The exploration cycle

Oil exploration is a long-drawn-out process. India has 26 sedimentary basins, and each basin has its history of exploration. Usually, companies first study the geological and geophysical data via drilled wells and seismic data.

Based on the available data, an assessment is made regarding the viability of a source rock (whether it could generate movable quantities of hydrocarbons). A slew of follow-up parameters—such as the potential volume, the likely thickness of the reservoir and the amount of hydrocarbon which could be entrapped, among other factors—are then studied. Finally, firms rank all potential blocks in terms of prospectivity and size. Depending on the size of a discovery, the exploration firm then prepares a development plan for the field. The development could be for a particular reservoir or a multi-level reservoir. Once the director general of hydrocarbon (DGH) approves the plan, the company can go ahead with the exploration plan for which it issues tenders and call for bids.

From studying the prospects to producing hydrocarbon, the process could take anywhere between 5-10 years. Due to this long gestation period, most oil and gas exploration firms ought to be nimble and plan well in advance. This is where being a state-run firm comes with its own set of challenges.

While till 2014-15, ONGC along with the OMCs had to bear the burden of selling petroleum products at a subsidized rate, in 2016, ONGC was forced to acquire an 80% stake in the Gujarat State Petroleum Corporation’s (GSPC) Deen Dayal field in the KG Basin for 7,738 crore. Often dubbed as a dud field, ONGC officials say that so far there is no viable deep-water technology that can be used to develop the Deen Dayal field.

In 2018, ONGC had to “buy" the state-run Hindustan Petroleum Corp. Ltd from the Union government. The firm’s cash reserves promptly fell, and debt shot up—from 74,399 crore in FY17 to 1,01,246 crore in FY18. At the end of FY21, the outstanding debt is at 1,23,945 crore.

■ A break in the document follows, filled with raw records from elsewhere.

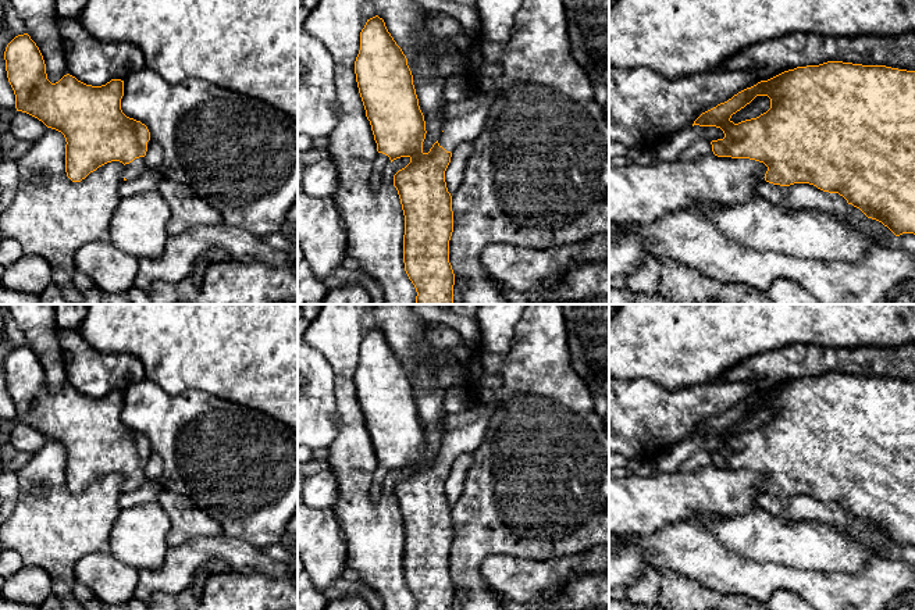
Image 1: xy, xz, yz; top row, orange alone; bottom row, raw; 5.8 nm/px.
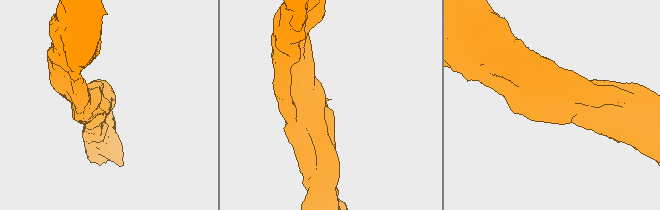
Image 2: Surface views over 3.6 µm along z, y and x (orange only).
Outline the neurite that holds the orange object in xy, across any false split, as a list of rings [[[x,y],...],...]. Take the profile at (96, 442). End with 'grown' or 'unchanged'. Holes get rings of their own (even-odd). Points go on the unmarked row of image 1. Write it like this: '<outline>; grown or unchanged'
[[[28,345],[7,356],[4,371],[17,422],[64,446],[65,484],[72,493],[111,472],[125,477],[127,492],[150,481],[145,471],[150,443],[121,421],[124,392],[92,397],[67,385],[51,395],[43,367]]]; grown

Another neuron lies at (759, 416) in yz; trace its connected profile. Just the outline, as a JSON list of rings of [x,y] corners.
[[[756,407],[750,415],[731,427],[730,432],[738,435],[745,431],[756,429],[770,420],[770,410],[768,407]]]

“To be an exploration company, you need funds to explore. ONGC has been successively squeezed of funds and treated as a cash cow," said a retired ONGC official, who did not wish to be named. “The company is not given a level playing field in terms of product pricing and is expected to perform. How is that possible? You can’t tie ONGC’s hands and ask it to perform," the official added.

Lack of technology

Despite ONGC’s 65-year existence, India has still not been able to build a robust oil field services industry. Oil field services refer to allied services that an exploration company requires in its cycle of exploration and production.

“To an extent, ONGC’s performance also depends on the services available. ONGC has been using its in-house services to meet its needs, but it is not a services company by itself. So, its reach will be limited," said an ONGC official.

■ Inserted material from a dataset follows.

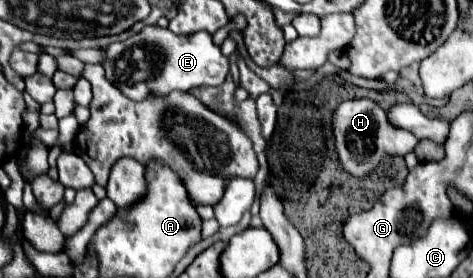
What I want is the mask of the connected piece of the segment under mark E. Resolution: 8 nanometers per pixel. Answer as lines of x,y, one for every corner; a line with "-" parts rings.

The recent quest to establish tie-ups with international E&P companies stems from an acknowledgement of the current limitations—the domestic oil field services industry is seriously underdeveloped and the lack of access to technology continues to be a major bottleneck.

“We are looking for a partner on a case-to-case basis," Subhash Kumar, chairman and managing director, ONGC, told analysts on 14 August.

“We are not necessarily looking for a partner to bridge the investment gap or the risk gap. It is actually the alliance we are more interested (in) so that they bring in value… their international knowledge of similar basins where they have succeeded," he added.

If a combination of organizational reform, urgency, and new technology is infused into the company, ONGC could potentially look beyond the seven or eight basins where oil has been encountered until now. While these could be risky bets, the potential reward—in the event of a new major find—could also be high.